Carbondale considers new liquor license class for B & Bs

A spew is brewing in Carbondale after the new owner of the Hundley House bed and breakfast asked the city for permission to sell alcohol to his guests.

Don Jones opened the inn in May. Now he wants to add a liquor license to his amenities. Currently the city code allows for licenses to be issued to hotels and motels if they have 25 rooms or more. Bed and breakfast inns max out at just five rooms under Illinois law.

By definition bed and breakfast inns provide breakfast where the issue of liquor doesn't usually come up. However, some offer dinner or an evening cocktail. Those that do either require guests to bring their own bottle of wine for dinner, or provide the drinks for free.

According to the Southern Illinoisan the city council members didn't have a problem with proposal in general. Instead, they tabled it until a future meeting for issues with the language to be worked out.

The fight is coming a competitor, Paul Lewers, of the Train Inn Bed & Breakfast, (and not the Trail Inn as referenced in the article).

"It's kind of like the Wal-Martization of America where everyone has to come up with a way to do everything," said Paul Lewers, owner of Trail-Inn Bed and Breakfast. "It smacks of some kind of need to wrangle every last dollar out of your customer.
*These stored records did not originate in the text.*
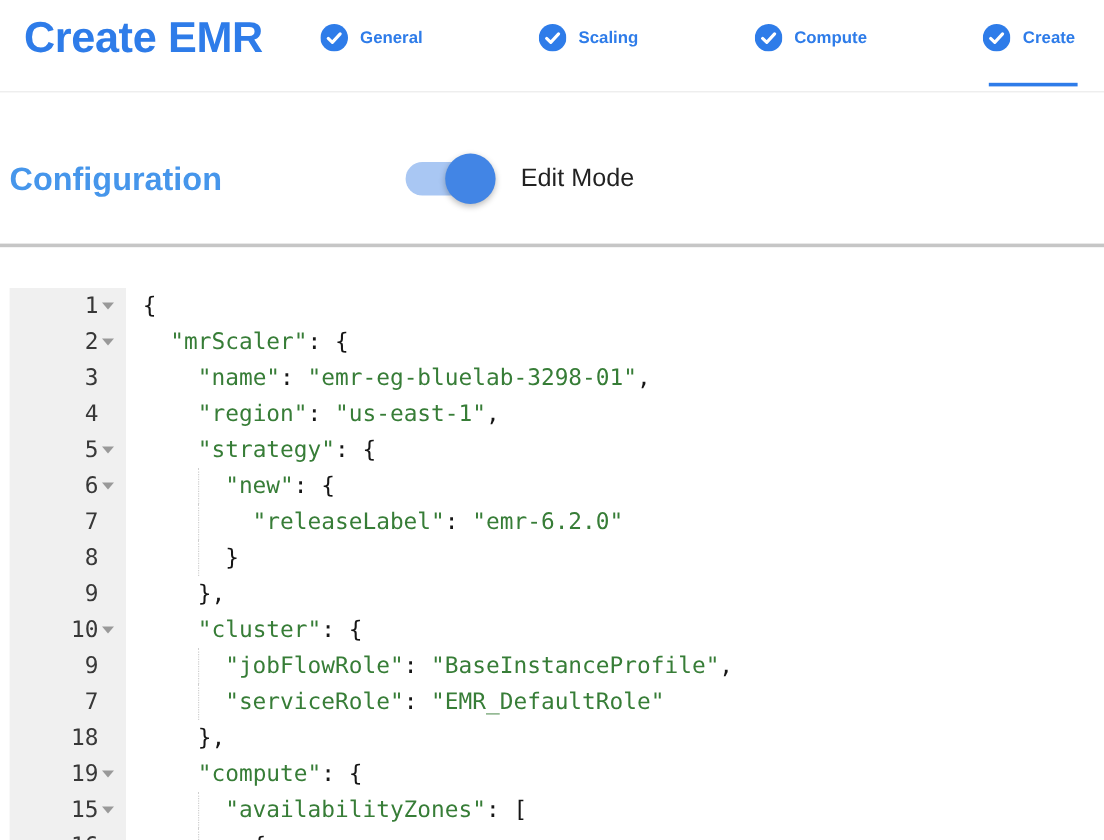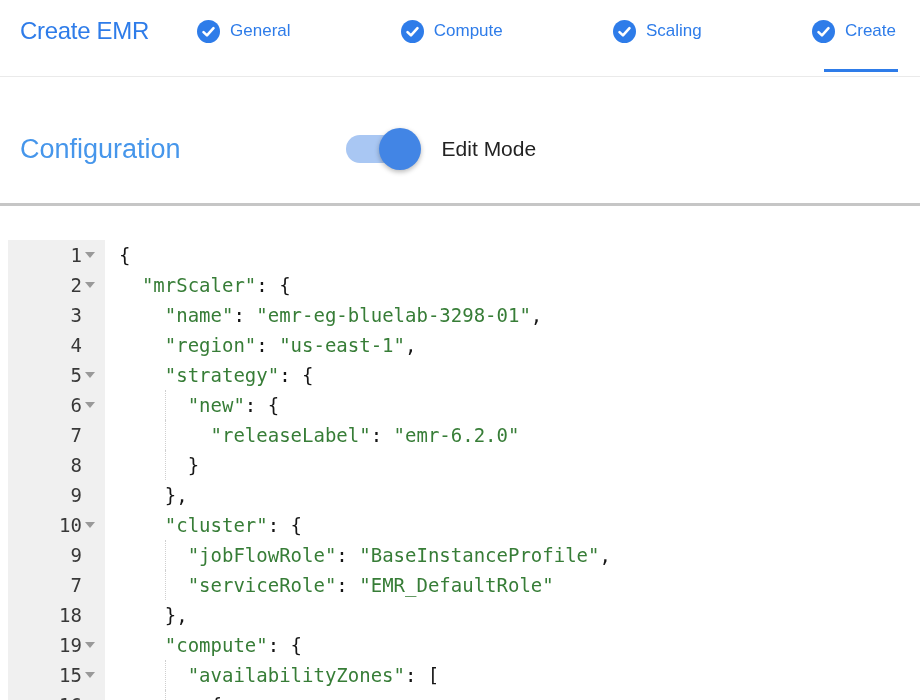--- a/index.html
+++ b/index.html
@@ -22,7 +22,7 @@
     height:77px;display:flex;align-items:center;
     padding:0 24px 14px 20px;border-bottom:1px solid #eaeaea;
   }
-  .title{font-size:24px;font-weight:400;color:var(--blue);letter-spacing:-.3px;white-space:nowrap}
+  .title{font-size:36px;font-weight:700;color:var(--blue);letter-spacing:-.3px;white-space:nowrap}
   .steps{flex:1;display:flex;justify-content:space-between;align-items:center;margin-left:48px;height:100%}
   .step{display:flex;align-items:center;gap:10px;height:100%;position:relative;cursor:pointer}
   .check{width:23px;height:23px;display:block;flex:none}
It's something I would never want."

Lewers along with fellow operator Linda Goforth of the long-running Barton House B & B are fine in their decision not to offer alcohol if such an ordinance passes, whether it be on moral or business grounds, but Lewers is on much shakier ground when he takes a stand to oppose a license for a competitor who does want that option.

Many of the guests in the various inns and cabins in the area come for the wineries. The idea of being able to sell a bottle of local wine, or that matter a bottle of the local brew from the Big Muddy Brewing Co. over in Murphysboro, is an amenity many guests will want.

The council discussed the issue in June. The proposed ordinance
would set a $100 fee for the new license, down from the $2,250 for a hotel.

It would also limit the sale of alcohol to guests only. The only problem I see is that it would require the sale and use of alcohol to guests rooms only, as opposed to common areas or the dining room. That requirement should be removed.

In other bed and breakfast inn news, the Marion Daily Republican has a nice feature on the Olde Squat Inn in Williamson County. The inn is northeast of Marion, as opposed to northwest as stated in the article.